Silent Signals

A silent signal is one of the most simple and yet rewarding tools. I started this tool when my oldest son was almost 3-years old. It began when I would get frustrated with him and would raise my voice and get really stern with him.

As most of us know—we always feel horrible and guilty after we’ve raised our voices—knowing that we could’ve handled it better (if only we hadn’t flipped our lids).

I’m always talking about how important it is to model the behavior we expect from our children. Once again—easier said than done. The absolute worst feeling is when I hear my older talking or yelling at his younger brother. It’s ridiculous and embarrassing knowing that he is speaking that way because of how I spoke to him.

After feeling like a horrible Mother, I explained to Greyson that I didn’t want to be a screaming Meany Mommy. I asked him if we could come up with a silent signal to help remind me to take deep breathes and calm down. I went on to share with him that I always wanted to be able to speak to him in the same respectful tone that I expect from him.

Greyson came up with the idea that he would touch his nose to remind me that I needed to calm down and take some deep breaths.
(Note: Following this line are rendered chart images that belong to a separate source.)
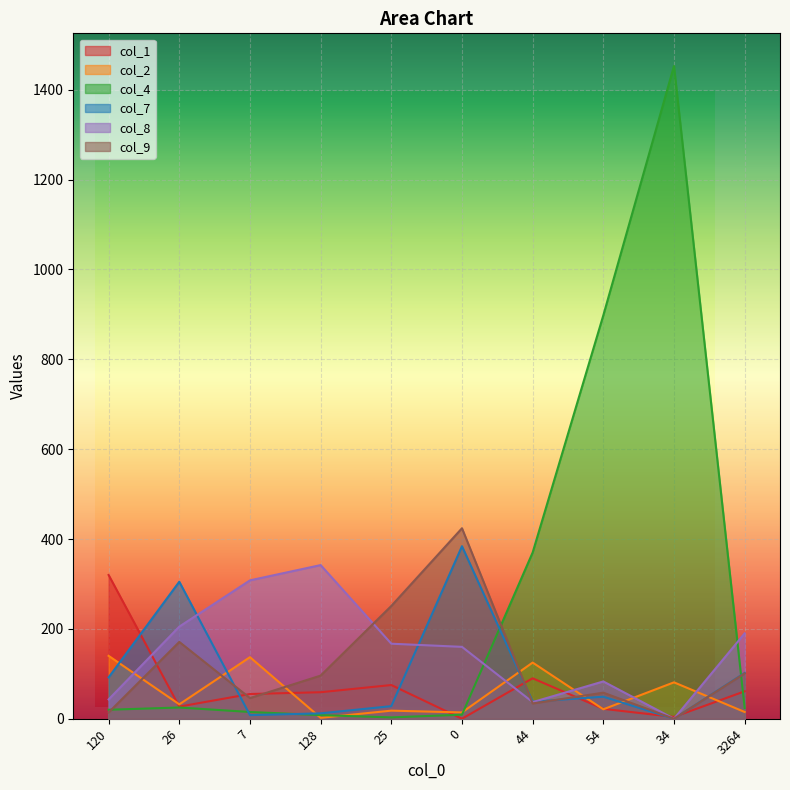

Which category has the highest value across all series?

34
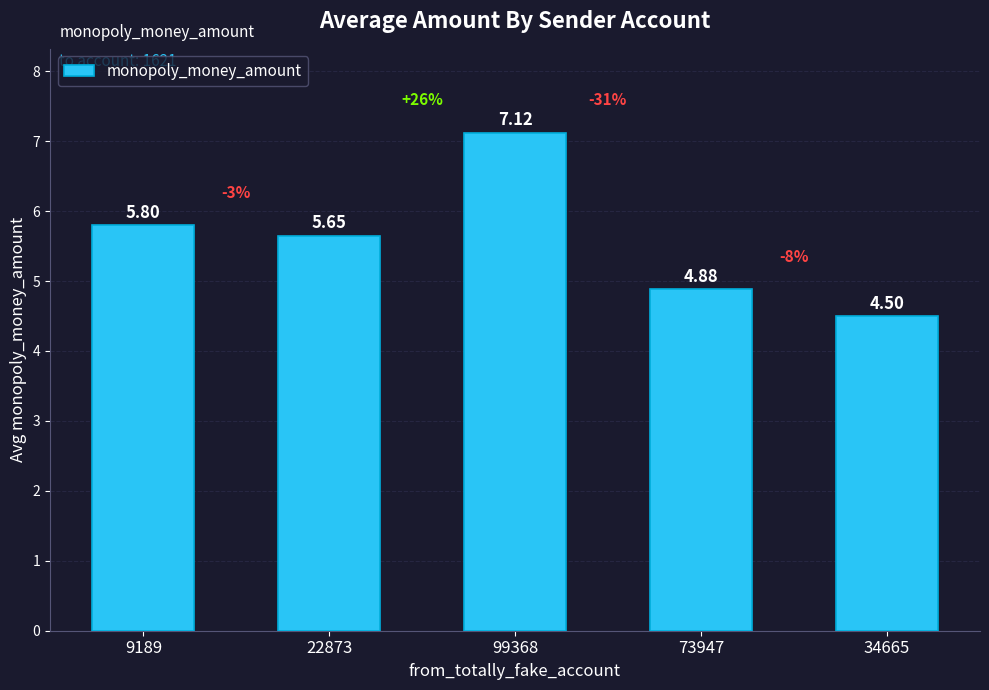

The value at 9189 is 2.5. True or false?

False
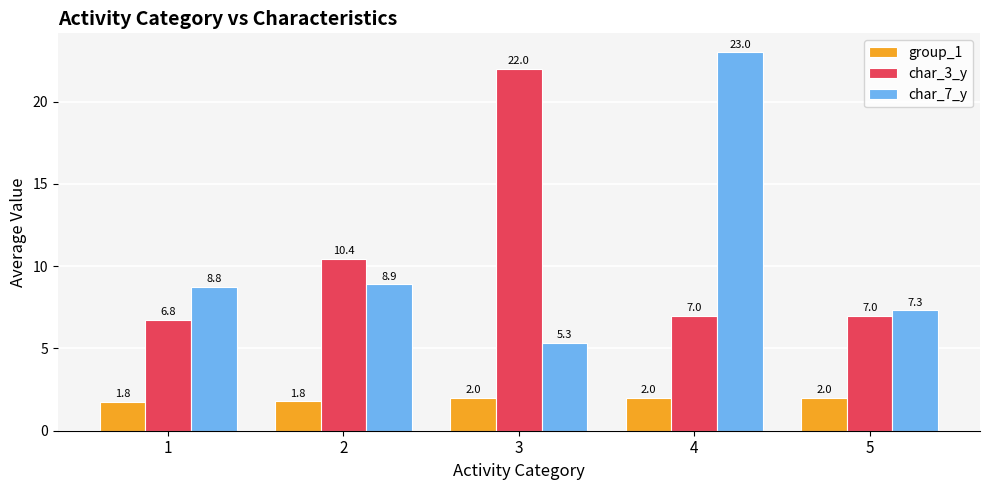

Reading right to left, what are all the values shown in this chart?

group_1: 5=2.0	4=2.0	3=2.0	2=1.8	1=1.8
char_3_y: 5=7.0	4=7.0	3=22.0	2=10.4	1=6.8
char_7_y: 5=7.3	4=23.0	3=5.3	2=8.9	1=8.8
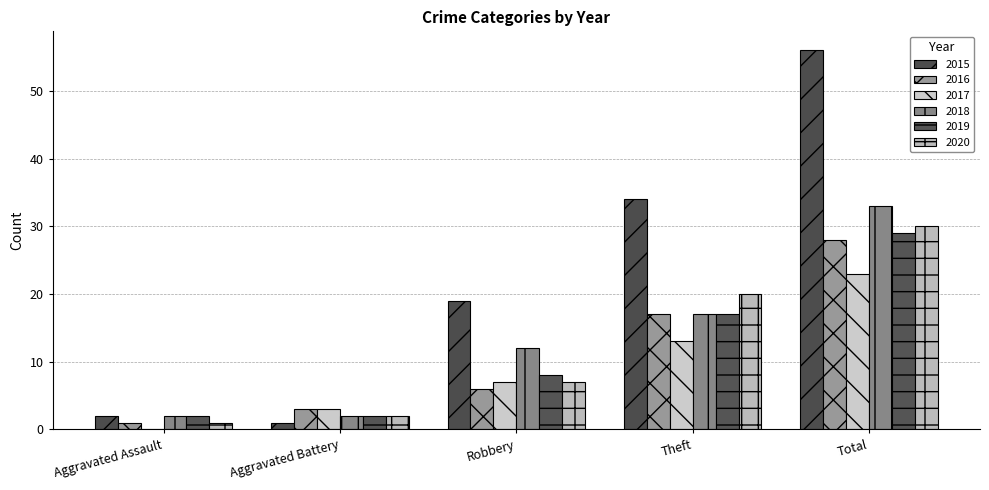

Where does the 2020 series first go above 7?

Theft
I assured him that it was a brilliant signal and then asked him if I could do the same one if and when he wasn’t speaking in a calm tone.
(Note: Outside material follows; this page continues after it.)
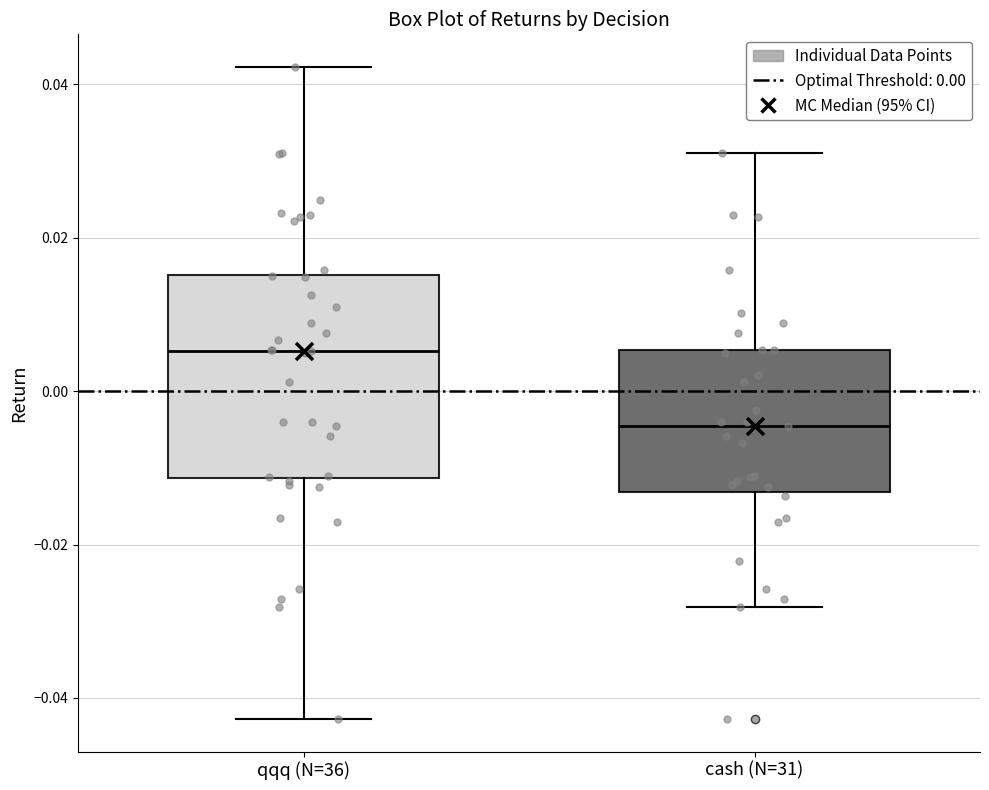

Reading left to right, transcribe this box plot: for each box, give where its median line is, the range the box spans, and where its two whiskers end, as read against the y-axis. The values are not printed on the chart, so give them approximately, as read against the axis.

qqq (N=36): median 0.006, box -0.012 to 0.016, whiskers -0.042 to 0.042
cash (N=31): median -0.004, box -0.014 to 0.006, whiskers -0.028 to 0.032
Naturally, it was only a few days later that Greyson had the opportunity to use his silent signal with me; and, of course, it worked like a gem. I immediately stopped to take a few deep breaths, gave him a hug, and then got down to to speak to him at eye level.  All the things I should’ve done originally.

Another silent signal we use in our family is putting our hand over our heart. This signal expresses that we’re having a “flash” which means a surge of love in our heart. These are moments of deep gratitude and appreciation for that person. This is a silent signal that I learned from my childhood and I’m delighted to continue this signal with my family today.